Hebrews 8:11 quotes a prophecy from the Old Testament book of Jeremiah about the new covenant, the grace of God to all:

11 No longer will they teach their neighbour,
    or say to one another, ‘Know the Lord,’
because they will all know me,
    from the least of them to the greatest.

I love this verse because it illustrates the beauty, the wonder and inclusiveness of God’s Kingdom. Christ lived on Earth that all may know who God is, and have the choice of knowing Him as a close friend, knowing him in the truest sense.

If the gospel is the Truth, and I believe that it is, then, however we act, we are carrying out God’s purpose; since the gospel tells us that the victory over evil is certain. We can choose to either serve God instrumentally, or to serve God personally.The grace offered to us in Christ is an invitation to be part of God’s purpose ourselves, to serve God personally as sons and daughters. It’s an invitation to ‘be in on the secret’ of all that God is doing, to lead a life which knows the fun of hearing from God, and which takes us to places that we wouldn’t (and wouldn’t have been able to) take ourselves.

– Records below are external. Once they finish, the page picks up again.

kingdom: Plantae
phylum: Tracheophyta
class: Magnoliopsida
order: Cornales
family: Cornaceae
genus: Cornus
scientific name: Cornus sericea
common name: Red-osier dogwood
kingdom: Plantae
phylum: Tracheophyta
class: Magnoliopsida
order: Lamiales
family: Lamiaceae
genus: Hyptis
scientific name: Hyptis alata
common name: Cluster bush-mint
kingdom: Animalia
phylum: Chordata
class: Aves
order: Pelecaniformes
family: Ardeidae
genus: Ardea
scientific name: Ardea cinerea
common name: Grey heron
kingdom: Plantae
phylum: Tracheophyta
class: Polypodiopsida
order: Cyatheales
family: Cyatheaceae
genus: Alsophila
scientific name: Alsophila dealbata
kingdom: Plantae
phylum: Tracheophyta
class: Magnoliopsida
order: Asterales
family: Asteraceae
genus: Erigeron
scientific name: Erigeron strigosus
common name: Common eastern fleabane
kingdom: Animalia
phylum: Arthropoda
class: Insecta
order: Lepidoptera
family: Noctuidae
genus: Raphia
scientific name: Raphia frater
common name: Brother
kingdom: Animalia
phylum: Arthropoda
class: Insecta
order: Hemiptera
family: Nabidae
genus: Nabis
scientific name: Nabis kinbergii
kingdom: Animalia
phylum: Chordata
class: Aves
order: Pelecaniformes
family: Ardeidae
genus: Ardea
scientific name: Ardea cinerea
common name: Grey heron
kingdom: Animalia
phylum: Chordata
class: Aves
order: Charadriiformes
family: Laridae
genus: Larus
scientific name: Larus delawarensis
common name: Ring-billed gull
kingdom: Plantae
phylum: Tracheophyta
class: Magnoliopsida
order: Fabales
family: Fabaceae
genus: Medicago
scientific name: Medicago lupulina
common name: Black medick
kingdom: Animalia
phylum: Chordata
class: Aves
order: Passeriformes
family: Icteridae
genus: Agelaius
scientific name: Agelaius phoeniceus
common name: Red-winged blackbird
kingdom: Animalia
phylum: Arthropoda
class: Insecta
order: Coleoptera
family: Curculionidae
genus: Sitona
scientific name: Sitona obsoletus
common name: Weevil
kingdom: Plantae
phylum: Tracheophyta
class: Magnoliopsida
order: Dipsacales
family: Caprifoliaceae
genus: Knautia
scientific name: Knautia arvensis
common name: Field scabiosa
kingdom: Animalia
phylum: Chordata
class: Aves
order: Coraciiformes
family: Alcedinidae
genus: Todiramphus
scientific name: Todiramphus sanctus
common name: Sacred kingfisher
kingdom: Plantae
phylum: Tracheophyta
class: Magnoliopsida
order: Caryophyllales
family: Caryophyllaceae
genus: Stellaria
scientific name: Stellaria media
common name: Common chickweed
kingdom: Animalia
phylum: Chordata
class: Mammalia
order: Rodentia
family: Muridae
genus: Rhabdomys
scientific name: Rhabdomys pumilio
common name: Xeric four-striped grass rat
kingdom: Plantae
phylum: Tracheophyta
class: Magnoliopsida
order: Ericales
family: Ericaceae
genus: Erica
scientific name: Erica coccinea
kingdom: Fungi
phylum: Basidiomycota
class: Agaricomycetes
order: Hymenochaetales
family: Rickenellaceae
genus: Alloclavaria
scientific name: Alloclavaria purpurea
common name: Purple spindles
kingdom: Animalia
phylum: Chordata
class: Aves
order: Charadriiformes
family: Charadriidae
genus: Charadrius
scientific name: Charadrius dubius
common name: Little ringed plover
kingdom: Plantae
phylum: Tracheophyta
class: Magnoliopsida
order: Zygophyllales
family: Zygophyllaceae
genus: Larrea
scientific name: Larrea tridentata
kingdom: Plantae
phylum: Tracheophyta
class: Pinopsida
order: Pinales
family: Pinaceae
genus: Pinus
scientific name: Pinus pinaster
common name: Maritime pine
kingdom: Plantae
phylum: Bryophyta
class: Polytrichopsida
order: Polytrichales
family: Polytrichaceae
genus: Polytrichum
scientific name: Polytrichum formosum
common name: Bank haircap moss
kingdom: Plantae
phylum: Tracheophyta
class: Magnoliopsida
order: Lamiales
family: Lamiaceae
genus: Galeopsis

So it is that, 50 years down the line (if I do live that long), I want the tale of Much-Afraid to look like it was, all along, an allegory of my own life. I want to be taken to places that I wouldn’t take myself. I want to decide to follow Jesus every day, so that when I reach each and every particular day, the decision to follow is easier. I want to see every day as a day where I will encounter God afresh. As happened earlier today, when I do feel loss, or at a loss, and when I cannot understand – I want always to be satisfied to ask and be informed of God’s will, and be obedient to it even when I am not able to comprehend why it is that it is God’s will.

Hebrews 3:3 has a great turn of phrase, which I’ve been thinking about this week whilst I’ve been processing all these different thoughts that I’ve just written down.

3 …encourage one another daily, as long as it is called “Today,”…

As long as it is called ‘Today’.

As long as it is called ‘Today’, I wish to seek the company of the Shepherd, the Lord of tender compassion to those who are afraid.

As long as it is called ‘Today’, may I live by faith.